I read this in one sitting and didn't skim anything so it certainly held my attention...and yet. Tanya Egan Gibson's, How to Buy a Lovel of Reading ultimately depressed me with the emptyness of the lives of the teens it was about. They are super wealthy, super self-centered, have no parental oversight and as near as I can tell live on booze, drugs and sex. There was some cool stuff going on in this book, but I was so distracted by the complete dissolution of the lives of it's characters that I simply couldn't care.
Oh and finally? Hunter, one of the most frustrating characters (loved and worshiped by all-adult and teen alike and yet he is as emptyheaded and drug/booze addled as the rest) is always sick, it's a theme that runs throughout the novel but we never find out why. Is it psychosomatic? Does he have a real underlying illness? Allergies? A wonky immune system? No one, least of all him, seems to care. At the end oi the novel it's a moot point, but still?
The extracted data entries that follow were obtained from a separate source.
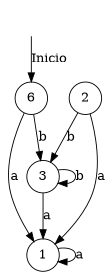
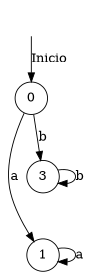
  digraph {
    rankdir=TB
    node [shape=circle]
    INI [style=invisible shape=""]
-   0 [label=6]
+   0
    1
    3
-   2
    subgraph sub_1 {
      INI
    }
    INI -> 0 [label=Inicio]
    0 -> 1 [label=a]
    0 -> 3 [label=b]
    1 -> 1 [label=a]
-   3 -> 1 [label=a]
    3 -> 3 [label=b]
-   2 -> 1 [label=a]
-   2 -> 3 [label=b]
  }
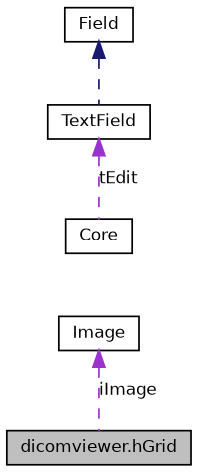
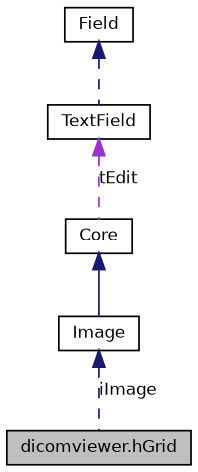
  digraph {
    fontname="DejaVu Sans"
    node [color=black fontname="DejaVu Sans" fontsize=10 shape=record]
    edge [color=darkorchid3 dir=back fontname="DejaVu Sans" fontsize=10 labelfontname="FreeSans.ttf" labelfontsize=10 style=dashed]
    n1 [fillcolor=grey75 fontcolor=black height=0.2 label="dicomviewer.hGrid" style=filled width=0.4]
    n2 [height=0.2 label=TextField width=0.4]
    n3 [height=0.2 label=Core width=0.4]
    n4 [height=0.2 label=Field width=0.4]
    n5 [height=0.2 label=Image width=0.4]
    n2 -> n3 [label=tEdit]
+   n3 -> n5 [color=midnightblue style=solid]
    n4 -> n2 [color=midnightblue]
-   n5 -> n1 [label=iImage]
+   n5 -> n1 [color=midnightblue label=iImage]
  }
Like I said, I kept reading until I finished so clearly it was compelling on some level but for the life of me I can't think of who I would reccomend this to.
Oh, I did like one concept that the main character, Carly, uses-her idea of "aftermemory" where she rewrites her encounters with others in her head and there makes better comebacks or is better treated. It's a kind of active daydreaming.